ASSIGNMENT
Every line of the entries below that mentions "median" is to be copied out.

DATA LISTING
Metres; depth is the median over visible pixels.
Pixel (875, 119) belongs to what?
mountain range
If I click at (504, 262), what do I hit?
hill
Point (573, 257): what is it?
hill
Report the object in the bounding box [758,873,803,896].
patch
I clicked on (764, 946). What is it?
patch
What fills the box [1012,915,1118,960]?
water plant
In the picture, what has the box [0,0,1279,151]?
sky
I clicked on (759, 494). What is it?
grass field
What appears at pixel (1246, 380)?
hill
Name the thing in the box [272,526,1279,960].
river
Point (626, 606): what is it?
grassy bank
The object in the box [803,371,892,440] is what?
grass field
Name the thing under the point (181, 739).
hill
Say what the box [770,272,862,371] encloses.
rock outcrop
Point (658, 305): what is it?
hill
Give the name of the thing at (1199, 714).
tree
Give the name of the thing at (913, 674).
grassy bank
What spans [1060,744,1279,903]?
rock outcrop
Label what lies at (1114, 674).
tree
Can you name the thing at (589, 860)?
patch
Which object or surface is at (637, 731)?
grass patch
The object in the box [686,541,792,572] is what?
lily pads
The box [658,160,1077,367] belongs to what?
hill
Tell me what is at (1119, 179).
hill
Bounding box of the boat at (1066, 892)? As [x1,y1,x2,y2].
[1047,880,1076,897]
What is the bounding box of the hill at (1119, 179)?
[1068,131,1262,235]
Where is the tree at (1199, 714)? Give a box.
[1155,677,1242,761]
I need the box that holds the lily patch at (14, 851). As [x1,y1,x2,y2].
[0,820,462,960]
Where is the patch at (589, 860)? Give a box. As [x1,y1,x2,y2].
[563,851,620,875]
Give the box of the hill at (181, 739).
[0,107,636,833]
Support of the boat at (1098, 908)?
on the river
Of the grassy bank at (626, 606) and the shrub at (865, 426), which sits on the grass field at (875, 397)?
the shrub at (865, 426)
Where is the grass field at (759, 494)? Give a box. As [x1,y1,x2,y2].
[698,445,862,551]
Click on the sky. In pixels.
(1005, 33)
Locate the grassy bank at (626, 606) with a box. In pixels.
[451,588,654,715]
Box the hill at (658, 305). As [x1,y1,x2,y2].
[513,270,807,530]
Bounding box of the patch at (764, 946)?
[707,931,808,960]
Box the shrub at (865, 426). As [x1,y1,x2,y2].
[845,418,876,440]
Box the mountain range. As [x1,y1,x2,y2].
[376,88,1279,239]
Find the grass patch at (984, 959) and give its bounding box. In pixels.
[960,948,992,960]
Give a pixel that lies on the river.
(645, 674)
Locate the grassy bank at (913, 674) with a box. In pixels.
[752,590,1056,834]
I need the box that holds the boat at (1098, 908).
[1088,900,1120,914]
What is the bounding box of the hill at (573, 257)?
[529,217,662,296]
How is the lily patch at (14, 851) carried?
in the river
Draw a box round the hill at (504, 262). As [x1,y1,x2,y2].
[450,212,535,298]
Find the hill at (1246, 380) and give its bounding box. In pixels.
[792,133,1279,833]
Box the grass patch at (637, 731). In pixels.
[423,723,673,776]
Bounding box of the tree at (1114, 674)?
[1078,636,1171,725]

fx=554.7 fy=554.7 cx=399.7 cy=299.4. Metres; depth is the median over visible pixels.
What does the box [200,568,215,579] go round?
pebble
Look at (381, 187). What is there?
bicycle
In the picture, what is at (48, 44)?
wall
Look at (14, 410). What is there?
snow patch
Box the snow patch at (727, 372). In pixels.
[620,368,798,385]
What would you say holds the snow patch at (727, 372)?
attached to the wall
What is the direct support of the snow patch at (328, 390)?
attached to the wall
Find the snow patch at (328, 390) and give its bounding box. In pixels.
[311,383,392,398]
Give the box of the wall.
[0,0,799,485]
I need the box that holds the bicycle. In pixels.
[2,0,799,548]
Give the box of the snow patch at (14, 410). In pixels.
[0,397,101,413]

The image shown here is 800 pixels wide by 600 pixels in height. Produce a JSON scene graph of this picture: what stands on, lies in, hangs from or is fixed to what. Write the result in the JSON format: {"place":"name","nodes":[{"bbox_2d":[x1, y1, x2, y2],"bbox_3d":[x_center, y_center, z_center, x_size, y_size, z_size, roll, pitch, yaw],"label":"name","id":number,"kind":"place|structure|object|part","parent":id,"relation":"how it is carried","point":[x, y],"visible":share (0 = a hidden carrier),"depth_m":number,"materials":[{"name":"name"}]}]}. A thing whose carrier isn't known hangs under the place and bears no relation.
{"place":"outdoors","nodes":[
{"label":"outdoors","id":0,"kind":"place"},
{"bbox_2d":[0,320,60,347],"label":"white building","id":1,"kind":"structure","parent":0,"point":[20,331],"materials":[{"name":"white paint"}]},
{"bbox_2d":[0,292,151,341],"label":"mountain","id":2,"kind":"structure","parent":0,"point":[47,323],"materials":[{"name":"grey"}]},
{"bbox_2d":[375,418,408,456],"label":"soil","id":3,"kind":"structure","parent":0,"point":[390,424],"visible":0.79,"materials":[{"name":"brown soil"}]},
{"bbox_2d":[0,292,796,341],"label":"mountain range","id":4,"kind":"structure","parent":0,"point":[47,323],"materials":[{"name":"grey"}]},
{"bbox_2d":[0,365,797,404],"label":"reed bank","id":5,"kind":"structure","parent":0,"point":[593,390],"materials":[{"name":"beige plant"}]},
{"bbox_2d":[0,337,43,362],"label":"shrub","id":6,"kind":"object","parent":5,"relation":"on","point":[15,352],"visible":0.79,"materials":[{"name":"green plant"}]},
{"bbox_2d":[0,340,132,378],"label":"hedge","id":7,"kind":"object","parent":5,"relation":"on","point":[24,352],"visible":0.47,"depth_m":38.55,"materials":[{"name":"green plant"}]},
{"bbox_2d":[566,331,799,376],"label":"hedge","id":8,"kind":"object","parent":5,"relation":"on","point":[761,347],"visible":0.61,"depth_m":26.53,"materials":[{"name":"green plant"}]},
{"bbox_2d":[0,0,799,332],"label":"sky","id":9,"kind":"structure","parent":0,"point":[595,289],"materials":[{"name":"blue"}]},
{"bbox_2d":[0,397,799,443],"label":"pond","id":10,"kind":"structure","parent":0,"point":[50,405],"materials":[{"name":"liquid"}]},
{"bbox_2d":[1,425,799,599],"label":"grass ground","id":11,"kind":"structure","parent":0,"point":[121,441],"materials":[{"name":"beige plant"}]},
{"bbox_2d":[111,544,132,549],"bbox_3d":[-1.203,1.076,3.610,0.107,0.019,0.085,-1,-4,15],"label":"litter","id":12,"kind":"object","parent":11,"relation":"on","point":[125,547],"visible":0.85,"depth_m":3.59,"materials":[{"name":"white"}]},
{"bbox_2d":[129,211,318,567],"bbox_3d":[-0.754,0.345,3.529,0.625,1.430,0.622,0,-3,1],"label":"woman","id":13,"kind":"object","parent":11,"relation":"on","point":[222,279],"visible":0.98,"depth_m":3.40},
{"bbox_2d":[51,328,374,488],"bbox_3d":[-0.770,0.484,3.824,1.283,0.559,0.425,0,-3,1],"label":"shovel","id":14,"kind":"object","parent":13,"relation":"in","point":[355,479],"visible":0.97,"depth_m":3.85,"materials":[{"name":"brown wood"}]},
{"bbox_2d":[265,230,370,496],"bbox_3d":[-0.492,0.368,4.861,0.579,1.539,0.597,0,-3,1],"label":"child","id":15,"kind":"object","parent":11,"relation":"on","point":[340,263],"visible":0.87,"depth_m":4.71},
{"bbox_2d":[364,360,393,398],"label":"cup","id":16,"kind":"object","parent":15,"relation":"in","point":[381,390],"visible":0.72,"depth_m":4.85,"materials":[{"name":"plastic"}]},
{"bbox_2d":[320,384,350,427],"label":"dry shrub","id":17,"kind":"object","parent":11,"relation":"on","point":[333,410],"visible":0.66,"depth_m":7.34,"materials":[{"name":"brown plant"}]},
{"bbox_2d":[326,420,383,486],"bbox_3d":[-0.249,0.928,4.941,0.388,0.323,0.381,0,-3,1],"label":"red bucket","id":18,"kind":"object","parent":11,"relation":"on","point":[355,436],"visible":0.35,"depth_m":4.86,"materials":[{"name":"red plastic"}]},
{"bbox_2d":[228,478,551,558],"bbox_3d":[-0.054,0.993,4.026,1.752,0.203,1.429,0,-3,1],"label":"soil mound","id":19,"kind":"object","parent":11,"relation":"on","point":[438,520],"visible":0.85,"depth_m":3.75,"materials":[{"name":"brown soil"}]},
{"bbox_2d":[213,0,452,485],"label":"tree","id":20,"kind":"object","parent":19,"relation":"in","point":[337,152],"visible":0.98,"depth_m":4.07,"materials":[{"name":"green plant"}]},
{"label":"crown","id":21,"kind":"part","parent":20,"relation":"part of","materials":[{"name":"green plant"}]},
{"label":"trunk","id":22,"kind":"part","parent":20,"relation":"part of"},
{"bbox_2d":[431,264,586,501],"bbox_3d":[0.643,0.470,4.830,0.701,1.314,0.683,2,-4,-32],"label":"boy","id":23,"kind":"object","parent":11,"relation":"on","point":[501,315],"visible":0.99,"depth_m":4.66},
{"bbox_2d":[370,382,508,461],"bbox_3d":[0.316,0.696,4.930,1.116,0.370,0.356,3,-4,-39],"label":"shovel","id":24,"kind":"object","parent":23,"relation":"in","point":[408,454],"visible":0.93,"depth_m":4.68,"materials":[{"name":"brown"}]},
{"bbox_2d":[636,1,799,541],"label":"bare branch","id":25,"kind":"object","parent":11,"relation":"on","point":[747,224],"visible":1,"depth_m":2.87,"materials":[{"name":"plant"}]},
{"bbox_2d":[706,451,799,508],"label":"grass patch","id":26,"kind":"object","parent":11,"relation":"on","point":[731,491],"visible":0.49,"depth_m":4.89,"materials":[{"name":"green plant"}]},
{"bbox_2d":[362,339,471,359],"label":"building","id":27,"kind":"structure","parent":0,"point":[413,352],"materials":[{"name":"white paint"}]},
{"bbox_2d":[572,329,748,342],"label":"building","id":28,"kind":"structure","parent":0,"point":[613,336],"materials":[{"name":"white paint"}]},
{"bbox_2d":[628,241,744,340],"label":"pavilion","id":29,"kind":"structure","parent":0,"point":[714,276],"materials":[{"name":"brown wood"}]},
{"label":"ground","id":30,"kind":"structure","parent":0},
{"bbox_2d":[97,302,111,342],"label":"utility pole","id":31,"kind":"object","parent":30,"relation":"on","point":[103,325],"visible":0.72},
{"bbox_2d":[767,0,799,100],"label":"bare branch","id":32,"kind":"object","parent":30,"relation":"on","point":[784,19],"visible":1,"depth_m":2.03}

RESPONSE
Metres; depth is the median over visible pixels.
fx=554.7 fy=554.7 cx=399.7 cy=299.4. Metres; depth is the median over visible pixels.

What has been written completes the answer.